### What to do:
Exactly the lines from the one containing "left eye: (74, 409)" through the final line of the listing are to be retyped, and nothing more.

START Data supplied

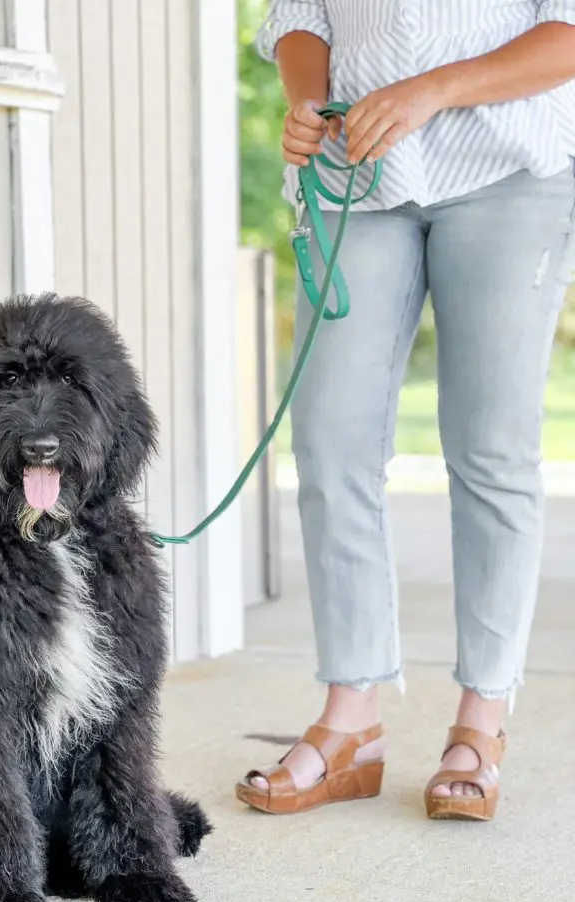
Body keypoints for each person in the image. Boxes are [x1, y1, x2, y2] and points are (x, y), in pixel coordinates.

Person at [236, 0, 575, 821]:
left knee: (491, 450)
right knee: (330, 442)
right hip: (357, 171)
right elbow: (300, 14)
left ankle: (480, 722)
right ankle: (353, 720)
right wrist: (308, 103)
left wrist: (431, 90)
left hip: (506, 169)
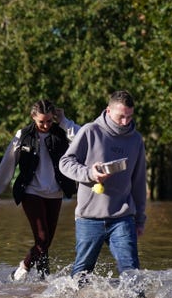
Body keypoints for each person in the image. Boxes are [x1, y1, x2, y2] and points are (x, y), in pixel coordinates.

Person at [59, 90, 147, 287]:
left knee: (131, 270)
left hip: (122, 217)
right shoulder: (90, 131)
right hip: (89, 217)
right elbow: (65, 163)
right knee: (82, 272)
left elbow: (139, 182)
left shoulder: (136, 140)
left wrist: (140, 218)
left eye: (130, 116)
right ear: (108, 111)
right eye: (121, 116)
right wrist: (90, 173)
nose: (126, 122)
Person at [0, 99, 79, 281]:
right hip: (31, 191)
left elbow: (82, 139)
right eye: (41, 122)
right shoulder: (24, 134)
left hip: (55, 193)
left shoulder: (61, 132)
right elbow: (8, 161)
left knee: (45, 243)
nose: (45, 125)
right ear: (33, 117)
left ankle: (42, 280)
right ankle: (22, 268)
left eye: (49, 121)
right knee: (43, 238)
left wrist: (64, 121)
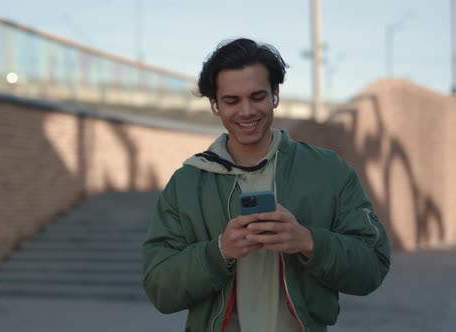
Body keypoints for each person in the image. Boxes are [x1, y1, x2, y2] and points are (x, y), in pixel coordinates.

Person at [142, 38, 391, 332]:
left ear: (275, 94)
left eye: (257, 96)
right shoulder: (187, 183)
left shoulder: (327, 171)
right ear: (215, 105)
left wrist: (308, 241)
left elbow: (373, 265)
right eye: (231, 101)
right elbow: (159, 286)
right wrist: (220, 251)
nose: (246, 111)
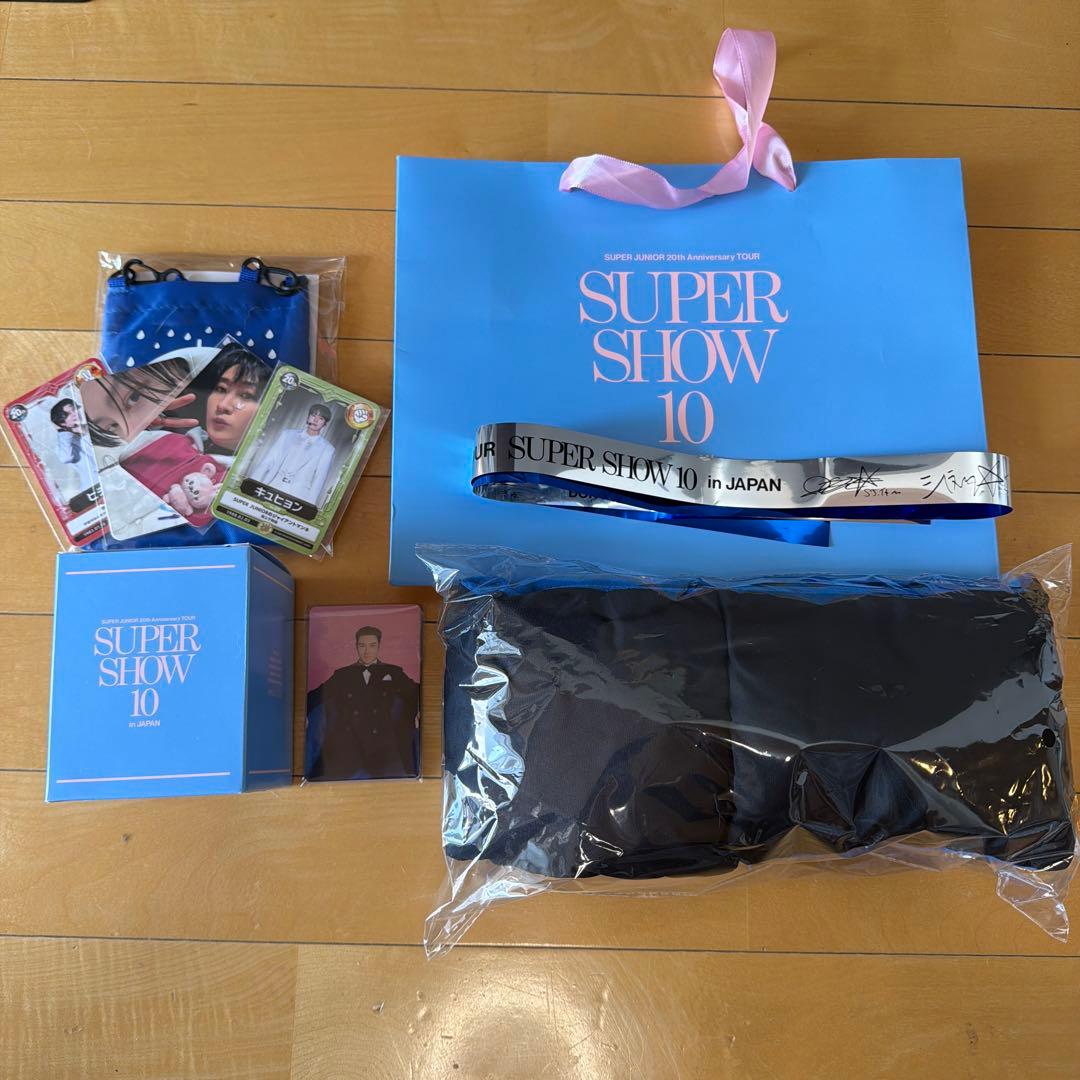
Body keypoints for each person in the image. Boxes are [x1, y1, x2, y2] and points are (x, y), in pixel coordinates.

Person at [305, 626, 420, 781]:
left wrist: (422, 711)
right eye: (362, 646)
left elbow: (416, 693)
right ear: (356, 647)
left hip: (384, 750)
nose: (367, 651)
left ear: (379, 646)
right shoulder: (343, 675)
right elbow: (316, 696)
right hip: (349, 750)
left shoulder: (393, 672)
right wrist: (300, 712)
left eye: (372, 646)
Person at [251, 402, 336, 506]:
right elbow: (268, 461)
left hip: (298, 495)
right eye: (313, 415)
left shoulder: (327, 449)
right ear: (308, 417)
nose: (315, 420)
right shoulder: (287, 434)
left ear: (325, 424)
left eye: (321, 418)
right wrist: (253, 484)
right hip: (271, 485)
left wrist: (308, 506)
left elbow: (319, 480)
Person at [49, 397, 97, 496]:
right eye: (67, 414)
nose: (74, 414)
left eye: (74, 409)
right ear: (62, 422)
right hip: (93, 489)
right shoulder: (65, 444)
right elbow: (66, 458)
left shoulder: (96, 426)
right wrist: (62, 431)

END Data supplied

### Written reply:
left eye: (74, 409)
right ear: (62, 422)
right hip: (93, 489)
right shoulder: (65, 444)
right elbow: (66, 458)
left shoulder: (96, 426)
right wrist: (62, 431)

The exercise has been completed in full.